Q: What’s a practical example where HIRL might be useful?

One example might be for a chatbot that occasionally proposes an offensive reply in a conversation (e.g. Microsoft Tay). A human could review statements proposed by the chatbot and block offensive ones being sent to end users.

Q: Is there a use case for HIRL in simulated learning environments?

In simulated environments, one can simply allow the catastrophic action to happen and intervene after the fact. But depending on the simulation, it might be more efficient for learning if catastrophic actions are blocked (if they would end the simulation early, or cause the simulation to run for a long time in a failed state).

Q: In what situations would human intervention be too slow or expensive?

Even for self-driving cars, it can be difficult for a safety driver to detect when something is going wrong and intervene in time. Other robotics tasks might be similar. In many domains, it might not be possible to fully hand things over to the blocker. If the agent doesn’t try some kinds of actions or encounter some kinds of situations until later in the training process, you either need to have the human watch the whole time, or be able to detect when new situations occur and bring the human back in.

Q: How does the applicability of HIRL change (if at all) if the human is part of the environment?

HIRL could still apply if the intervening human is part of the environment, as long as the human supervisor is able to block any catastrophic action that harms or manipulates the human supervisor, or the human supervisor’s communication channel.

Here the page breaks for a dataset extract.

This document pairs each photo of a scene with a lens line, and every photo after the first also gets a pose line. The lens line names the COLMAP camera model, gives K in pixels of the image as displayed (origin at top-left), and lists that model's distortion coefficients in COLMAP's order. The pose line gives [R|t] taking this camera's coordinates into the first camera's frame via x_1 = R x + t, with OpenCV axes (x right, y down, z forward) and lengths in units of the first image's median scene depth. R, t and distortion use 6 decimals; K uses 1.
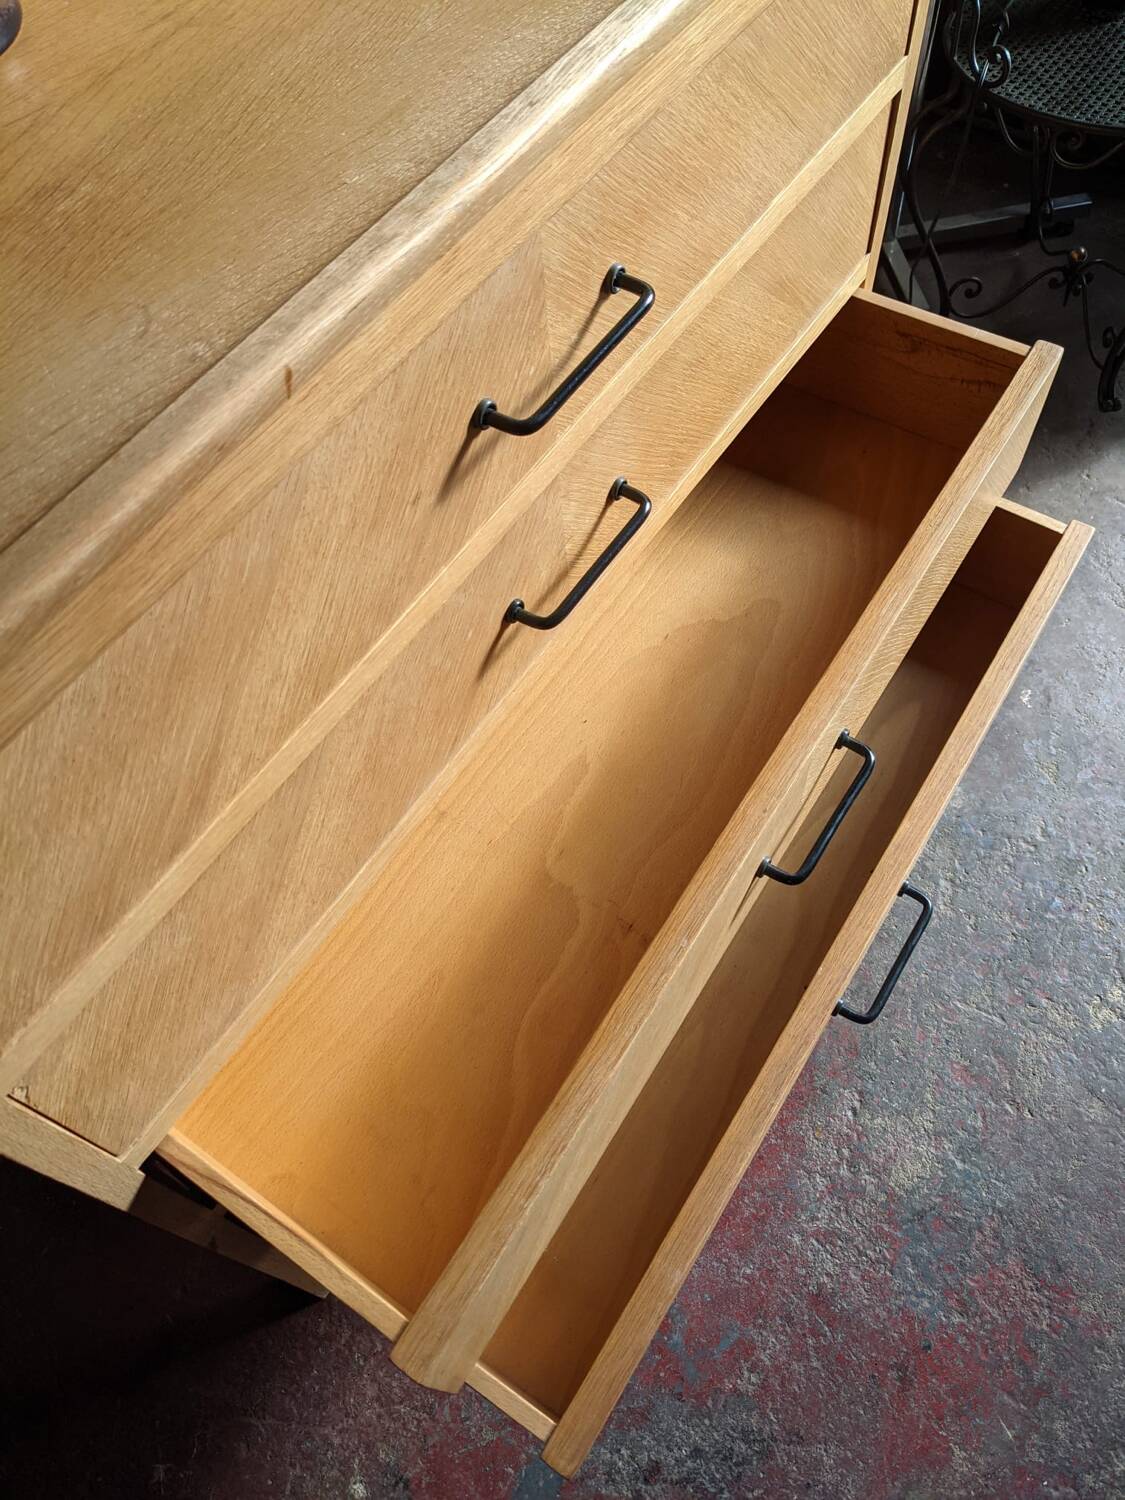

Q: Theoretically the idea here is to extract, with an accuracy/cost tradeoff, a human’s beliefs and/or preferences so an AI can make use of them. At a high level, how big a role do you think direct human intervention will play in this process on the road to superintelligent AI?

Ideally, you would want techniques that don’t require the human to be watching and able to effectively intervene, it would be better if the blocker could be trained prior to training or if the AI could detect when it was in a novel situation and only ask for feedback then. I think HIRL does illustrate how in many situations it’s easier to check whether an action is safe than to specify the optimal action to perform, and this principle might end up being used in other techniques as well.